Un rapport présenté par le Sénat à la rentrée propose de nouvelles pistes, dont la création d’une deuxième journée de solidarité. Une idée qui ferait peser l’effort de financement essentiellement sur les salariés : nombre de travailleurs et de syndicats la jugent inéquitable.
Une certitude malgré tout : les JO ont conquis la France et le monde
Il y a malgré tout un événement qui a mis du baume au cœur des Français l’an passé. Le succès des Jeux olympiques, l’engouement populaire qu’ils ont suscité ont réconcilié tout le monde, ou presque. Leur impact sur le long terme reste malgré tout incertain : l’envie de bouger qu’ils ont fait naître va-t-elle perdurer ?
En tout cas, le monde du grand âge a désormais tous les outils pour continuer à faire vivre l’esprit olympique – y compris en matière d’hygiène des mains !

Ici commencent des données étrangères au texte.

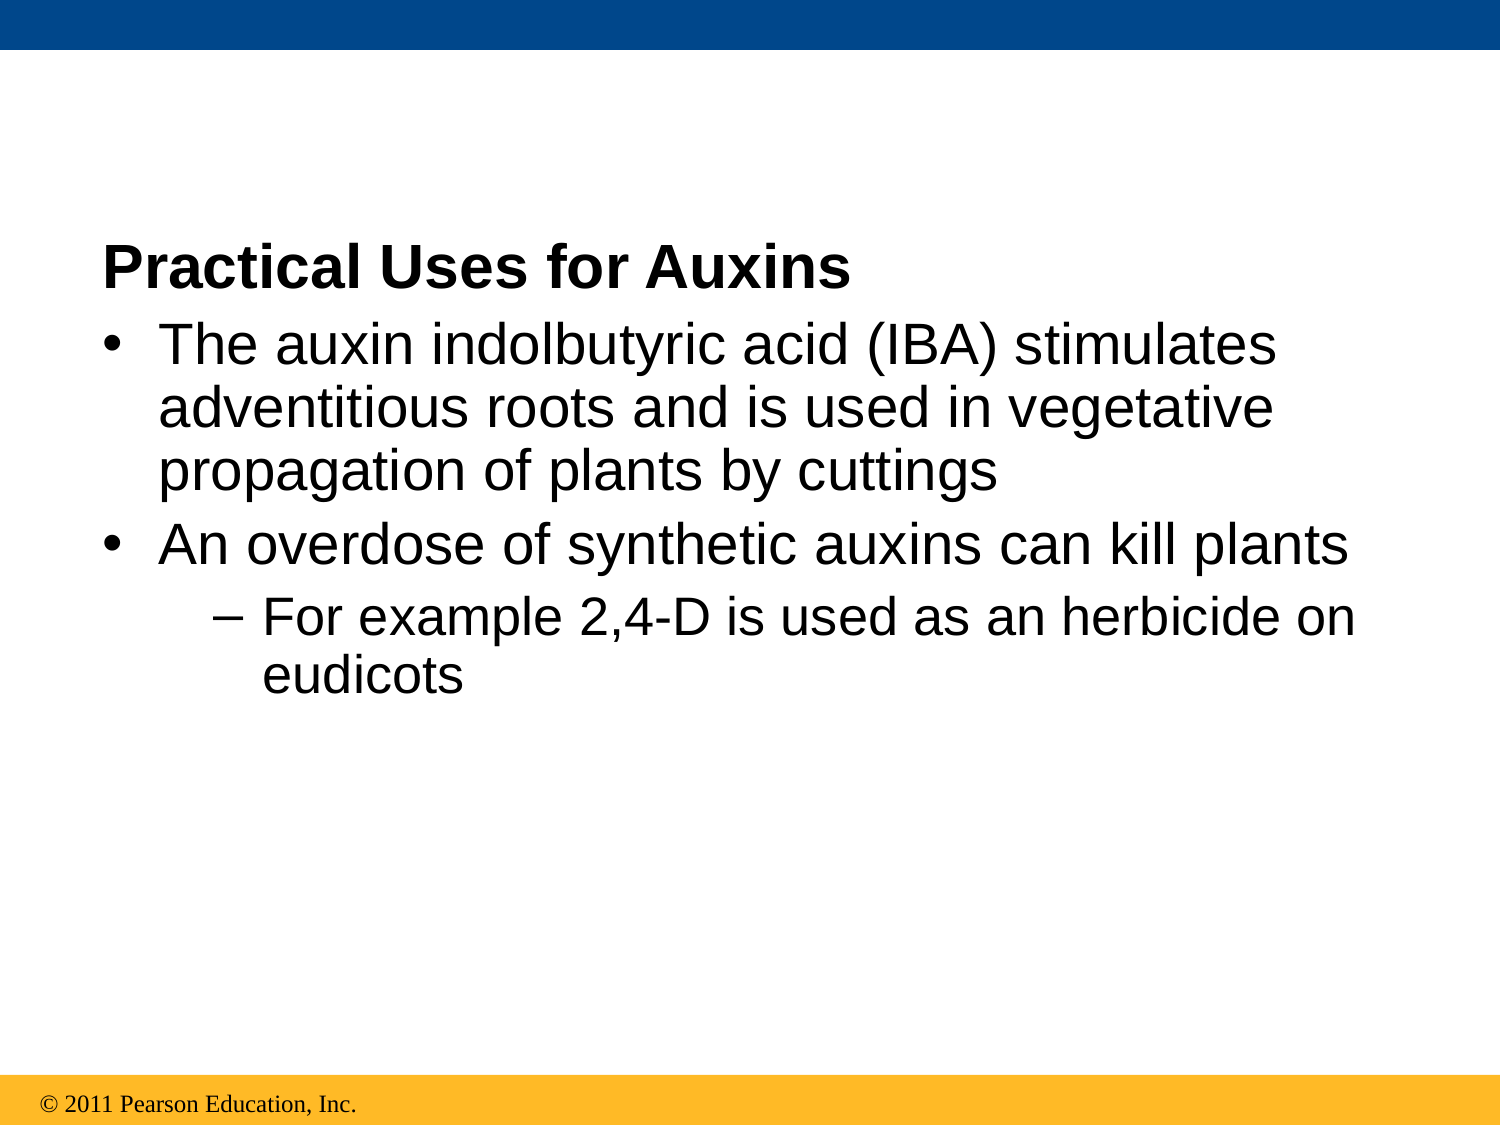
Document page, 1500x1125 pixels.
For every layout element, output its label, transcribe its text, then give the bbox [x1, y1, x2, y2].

text_box [0, 0, 1500, 50]
list Practical Uses for Auxins The auxin indolbutyric acid (IBA) stimulates adventitious roots and is used in vegetative propagation of plants by cuttings An overdose of synthetic auxins can kill plants For example 2,4-D is used as an herbicide on eudicots [87, 227, 1488, 750]
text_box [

Les Jeux ont mis en lumière les capacités restantes des âgés, parties prenantes de l’événement, et les nouveaux référents activité physique des Ehpad pourront s’appuyer sur des ressources dédiées pour les préserver.
Sans oublier toutes les interventions du colloque des approches non médicamenteuses, qui avait pour thème cette année les valeurs de l’olympisme au service des athlètes du prendre-soin. Sportifs, philosophes, sociologues, coachs et équipes de terrain sont venus apporter leur regard en novembre, à retrouver tout au long de l’année sur agevillagepro, aux formats texte et audio.
Dernier hommage
Avant de tourner définitivement la page de cette difficile année 2024, la rédaction souhaite rendre un dernier hommage aux figures du secteur qui nous ont quittées cette année.
La créatrice de la Validation, Naomi Feil, une pionnière qui a consacré sa vie à faire évoluer le prendre soin des personnes âgées, malades, désorientées, et à partager ses rêves : accepter la réalité, l’âge.
Claudie Paugam, qui a porté dès les années 1980 une approche nouvelle de la vieillesse, et inventé les petites unités de vie, à contre-courant des modèles établis pour offrir « un chez-soi à plusieurs » aux personnes âgées. L’approche domiciliaire avant l’heure.
Légende engagée du rugby et de la gériatrie, Lucien Mias voulait « emmerder les gens jusqu’à cent ans ». ll est finalement parti à l’âge de 93 ans, non sans avoir partagé son amour du métier, ses connaissances et sa vision du prendre soin en créant la liste de diffusion et d’échanges professionnels Gérialist et le site Papidoc.
La Fondatrice de La Compagnie des Aidants, celle qui a sillonné les routes avec la caravane Tous Aidants, qui a secoué tous les acteurs, semblait inarrêtable. Chevalier de l’ordre national du Mérite, Claudie Kulak avait une énergie à la hauteur des difficultés qu'elle avait vécues et qu'elle défendait : celle des proches aidants.
Enfin, le gériatre Christophe Trivalle, rédacteur en chef de la revue Neurologie Psychiatrie Gériatrie (NPG), investi dans la défense de l’hôpital public, pour l’accès aux soins, mais aussi dans la lutte contre les fake news en santé.
Merci pour tout ce qu’ils ont apporté aux professionnels, et surtout aux personnes qu’ils accompagnent.
Et demain ?
Après une année particulièrement difficile, comment affronter les mois qui viennent ?
En jouant la carte de la transgression, comme l’AD-PA qui appelle à cesser de répondre aux contraintes administratives jugées inutiles pour consacrer son énergie à l’accompagnement des personnes ?
En se concentrant sur des projets inspirants, en décidant de faire autrement ?
En faisant confiance aux nouvelles technologies ?
Quelle que soit l’option retenue, nous en sommes convaincues à la rédaction, les professionnels ne lâcheront rien. Et alors que notre 25eme anniversaire se profile, agevillagepro restera, comme depuis 2000, à vos côtés.